Bunların hiçbirisi köklerden beslenmeye engel değil asıl demek istediğim.
Zaten büyük bir dönüşümün içindeyiz: Yaşamlar, evler, teknoloji, içtiğimiz su, yediğimiz yemekler, giysiler, kavramların içeriği, tanımlamalar ve daha nicesi değişse de, aslında değişmeyen tek unsur duygular. İnsanı insan yapan temel unsur hep aynı yani...
Sevilme, değer görme, anlaşılma arzuları hiç değişmedi...
Yüzyıllar öncesinden gelen aşk hikayelerine ilgimiz de, duygunun aynılığından olmalı. Bu duyguların niteliği ve niceliği, hayatta hırslarımızı, isteklerimizi, ve hatta kişiliğimizi beklentilerimizi belirleyen en önemli etkenlerden. Belki de tüm davranışlarımız , duygusal tatmin sağlamak için... Çok basit olan bu ihtiyaçları, dolambaçlı ve zor olan yollardan karşılamaya çalıştıkça karmaşıklaştırıyor da olabiliriz hayatı.
ÇEVREYE DUYARLILIK
Bir yandan bu karmaşa gelişimi tetiklerken, diğer yandan yeni tatminsizliklere yol açıp mutsuzluğu artırabilmekte. Hepsinin çözümü ise farkındalığın artmasında. Hayatı fark etmek ise önce kendimizi ve bir sonraki adımda da çevremizi tanımakla başlıyor. Tanımak ise elbette dikkati yoğunlaştırmakla. Eski öğretmenlerden bahsederek konuya giriş yapmıştık. Asıl gelmek istediğim nokta, eski nesil öğretmenlerin küçük küçük hayatımıza soktukları büyük farkındalıklardı. Mesela, haberleri dinleyip, ertesi gün ilk derste önemli olayları anlatmamızı isterlerdi.

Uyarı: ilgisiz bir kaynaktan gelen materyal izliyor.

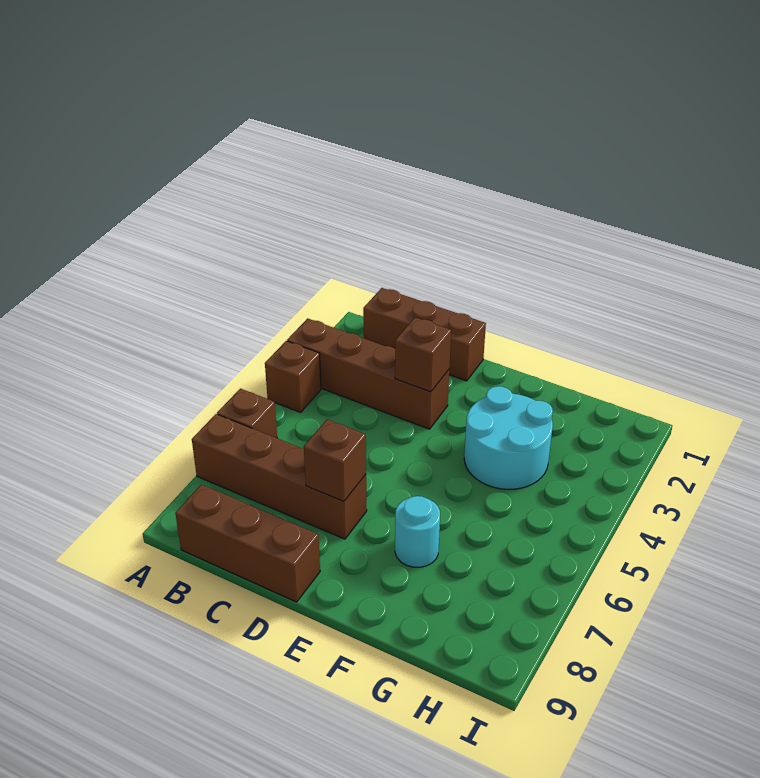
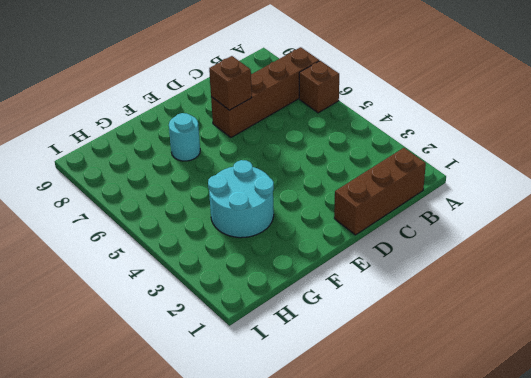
none -> brown 1x4 brick [287,318,449,429]
none -> brown 1x1 brick [265,341,321,412]

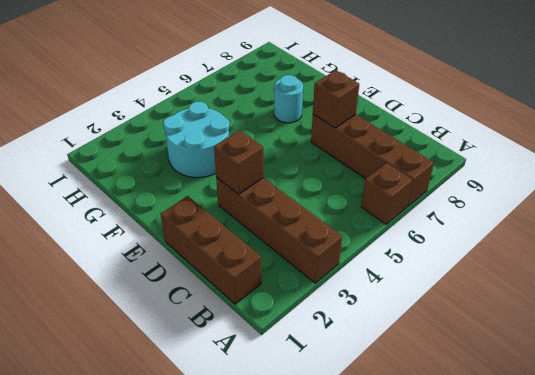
none -> brown 1x1 brick [265,341,321,412]
none -> brown 1x3 brick [175,484,320,602]

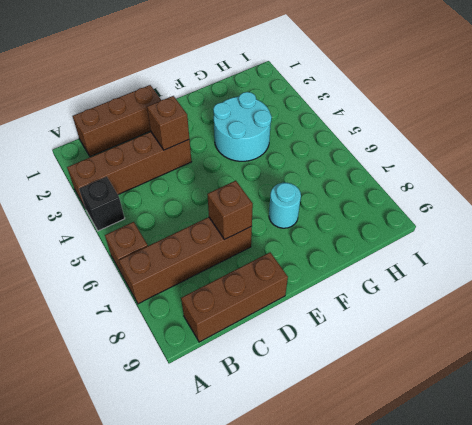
black 1x1 brick [79,177,125,231] -> brown 1x1 brick [265,341,321,412]

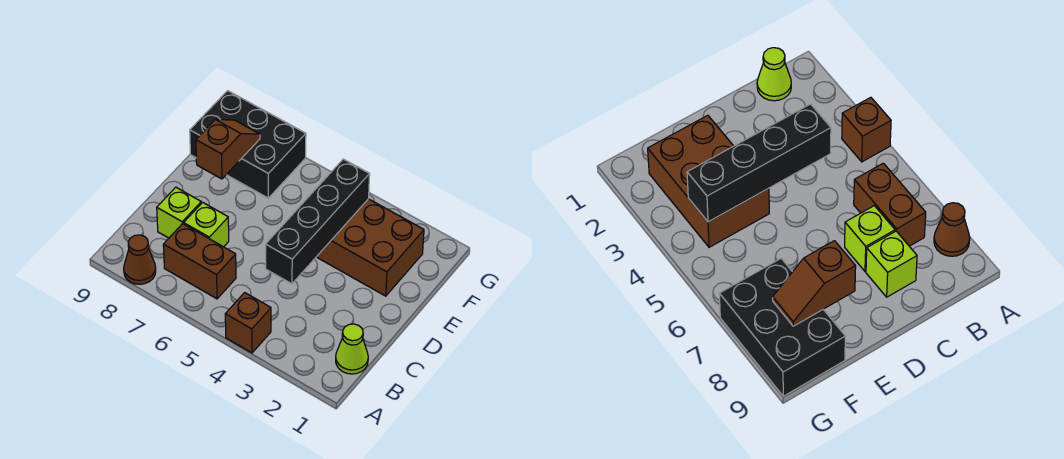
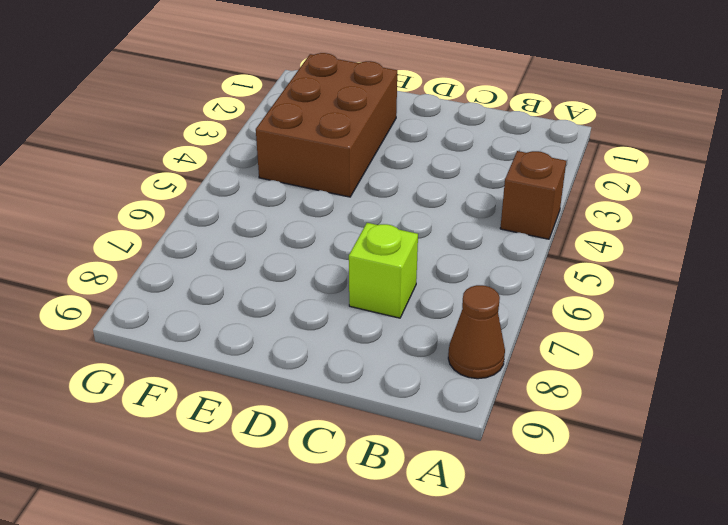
none -> lime 1x1 cone [336,324,368,374]
none -> brown 1x2 brick [163,224,236,299]

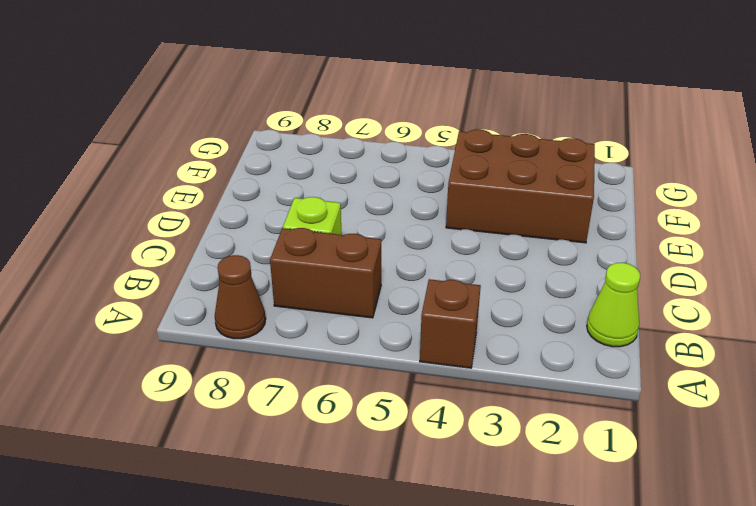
none -> lime 1x1 brick [157,187,201,238]
none -> black 2x3 brick [190,91,306,198]

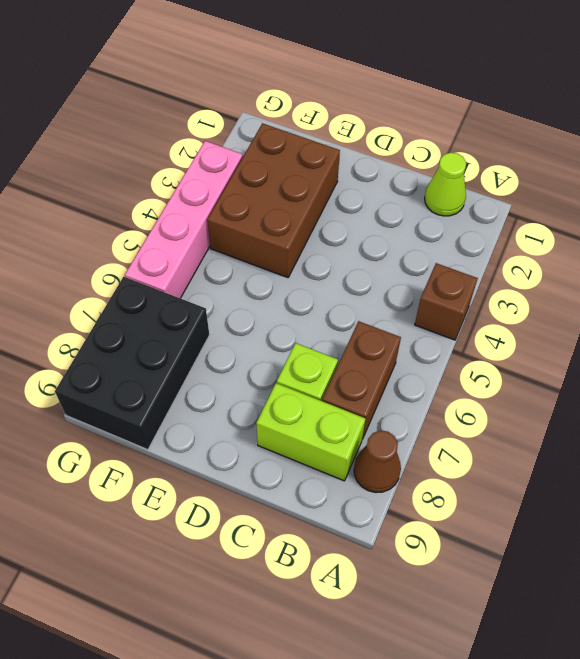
lime 1x2 brick [256,383,365,481] -> lime 1x1 brick [157,187,201,238]
pink 1x4 brick [125,141,243,298] -> none
none -> black 1x4 brick [266,159,370,284]
none -> brown 1x2 slope [196,119,260,179]

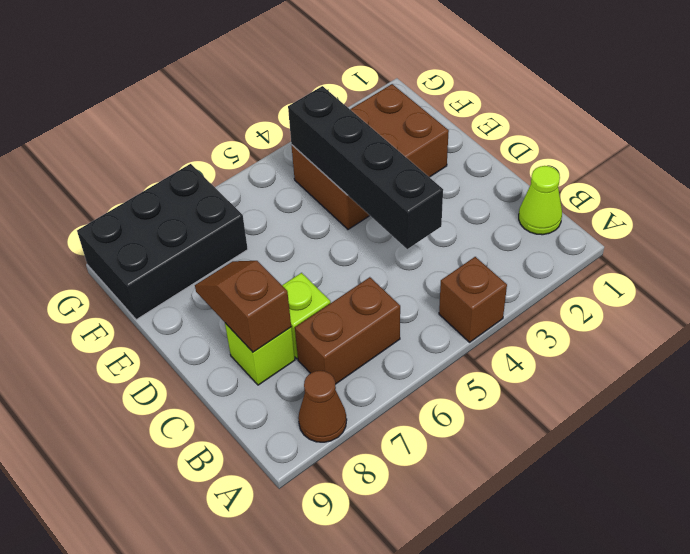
brown 1x2 slope [195,261,291,352] -> brown 1x2 slope moved to [196,119,260,179]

Dünyaya karşı farkındalık ve sonrasında da duyarlılık çalışmasıydı aslında bu. Bir de dikkatini verme, ne kadar sıkıcı olursa olsun bahsedilen haberi bilmemeyi göze alamazdık çünkü. Bazılarımız haberi dinlemekle yetinmez gazete küpürleri de götürürdük. Hele bir de sınıf panosuna asılırsa o küpür, haberi yapan kendimizmişçesine gurur duyardık. Mahalledeki, şehirdeki önemli olayları da bilmemizi beklerdi öğretmenlerimiz bizden. Birey olduğumuzu fark ettirdikleri gibi, aidiyet duygumuzu da arttırıp duyarlı hale gelmemize katkıda bulunurlardı.
TOPLUMSAL FARKINDALIK
Ya da mevsim çiçeklerini kırlarda görmemizi sağlar, bizlere tanıtırlardı.
Şimdi çocuklarımıza bakalım...
Toplumsal, çevresel değişiklikler ile kaç tanesi ilgili? Çemberi daraltalım, ailedeki gelişmelerin farkındalar mı? Üstelik küçük yaşlarda farkındalığın artırılması, dikkatin daha kolay toparlanması becerisini de beraberinde getirebilecek iken.
Son sorumuzun ise cevabı içinde olsun: Çevresinden bihaber, dolayısı ile duyarlılığı gelişmemiş, duyguları okuyamayan çocuklar üstün akademik başarı gösterseler bile, iyi bir eğitim almış olarak kabul edilebilir mi, psikopatlar ile dâhiler arasındaki ince çizgi sizce eğitimde mi saklı?